REQUIRED ACTION 1:
List every author named in the meeting abstract.
REQUIRED ACTION 2:
Reproduce the part of the meeting abstract that opens with the words containing "Rosenthal GE (Iowa" and closes with "guideline-concordant hypertension therapy.".
(EXCERPTED PASSAGE begins)
2006 HSR&D National Meeting Abstract
1047 — Impact of VA/Private Sector Co-Management on Blood Pressure Control and Guideline Concordant Therapy
Kaboli PJ (Iowa City VAMC)
Ishani A (Minneapolis VAMC)
Barnett MJ (Iowa City VAMC)
Henderson MS (Iowa City VAMC)
Wahls T (Iowa City VAMC)
Rosenthal GE (Iowa City VAMC)
VA primary care patients frequently receive care from providers outside VHA. The effects of “co-management” on patient outcomes are unknown. This study evaluated the impact of co-management on quality of care for veterans with hypertension.
The study included a convenience sample of patients with hypertension in primary care clinics at two VA Medical Centers and four community-based outpatient clinics. Consenting patients were interviewed before scheduled primary care visits and implicit review of medical records was performed by study physicians. The two primary outcomes of interest, based on VA hypertension guidelines, were achievement of blood pressure (BP) goal (<140/90 or <130/90 for patients with diabetes) and use of guideline-concordant hypertension therapy.
(EXCERPTED PASSAGE ends)
(DATA PROVIDED begins)
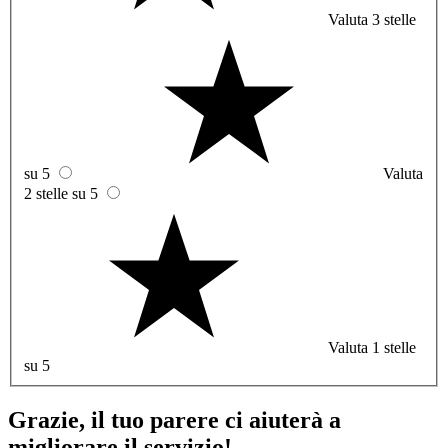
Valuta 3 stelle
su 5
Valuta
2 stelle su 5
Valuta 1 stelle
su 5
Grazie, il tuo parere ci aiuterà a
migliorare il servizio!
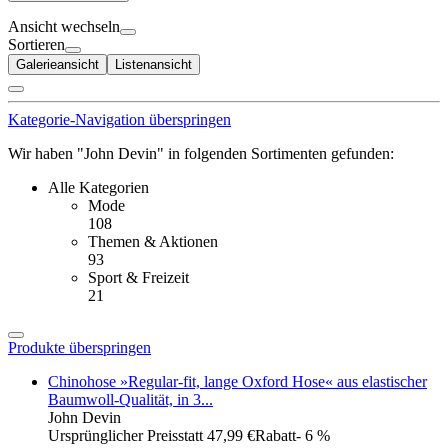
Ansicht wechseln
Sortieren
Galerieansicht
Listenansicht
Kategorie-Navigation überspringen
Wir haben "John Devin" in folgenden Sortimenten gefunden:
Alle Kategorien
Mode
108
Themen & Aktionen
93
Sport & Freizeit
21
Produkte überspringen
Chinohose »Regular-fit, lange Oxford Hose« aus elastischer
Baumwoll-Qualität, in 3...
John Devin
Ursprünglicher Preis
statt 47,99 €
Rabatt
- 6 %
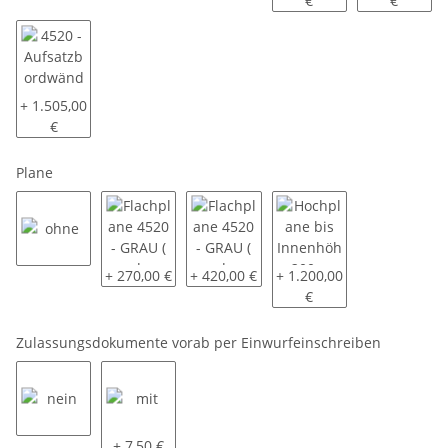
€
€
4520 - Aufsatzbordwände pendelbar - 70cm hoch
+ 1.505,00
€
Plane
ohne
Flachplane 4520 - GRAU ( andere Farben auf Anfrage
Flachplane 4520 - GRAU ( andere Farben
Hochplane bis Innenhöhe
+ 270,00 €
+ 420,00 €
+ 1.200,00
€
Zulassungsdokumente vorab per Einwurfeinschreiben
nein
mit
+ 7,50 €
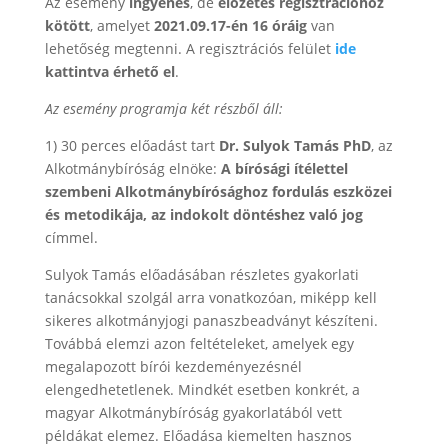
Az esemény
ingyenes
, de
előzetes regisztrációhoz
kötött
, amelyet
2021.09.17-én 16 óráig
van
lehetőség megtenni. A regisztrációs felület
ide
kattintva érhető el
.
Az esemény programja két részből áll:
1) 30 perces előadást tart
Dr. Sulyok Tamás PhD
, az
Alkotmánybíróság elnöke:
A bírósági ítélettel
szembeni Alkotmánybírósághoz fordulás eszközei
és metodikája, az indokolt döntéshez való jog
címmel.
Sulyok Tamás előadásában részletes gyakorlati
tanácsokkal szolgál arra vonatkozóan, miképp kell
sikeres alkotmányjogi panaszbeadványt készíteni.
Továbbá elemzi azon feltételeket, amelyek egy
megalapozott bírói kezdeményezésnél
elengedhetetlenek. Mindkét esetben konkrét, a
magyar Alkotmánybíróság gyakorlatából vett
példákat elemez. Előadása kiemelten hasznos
(DATA PROVIDED ends)
ANSWER SPACE 1:
Kaboli PJ, Ishani A, Barnett MJ, Henderson MS, Wahls T, Rosenthal GE

ANSWER SPACE 2:
Rosenthal GE (Iowa City VAMC)
VA primary care patients frequently receive care from providers outside VHA. The effects of “co-management” on patient outcomes are unknown. This study evaluated the impact of co-management on quality of care for veterans with hypertension.
The study included a convenience sample of patients with hypertension in primary care clinics at two VA Medical Centers and four community-based outpatient clinics. Consenting patients were interviewed before scheduled primary care visits and implicit review of medical records was performed by study physicians. The two primary outcomes of interest, based on VA hypertension guidelines, were achievement of blood pressure (BP) goal (<140/90 or <130/90 for patients with diabetes) and use of guideline-concordant hypertension therapy.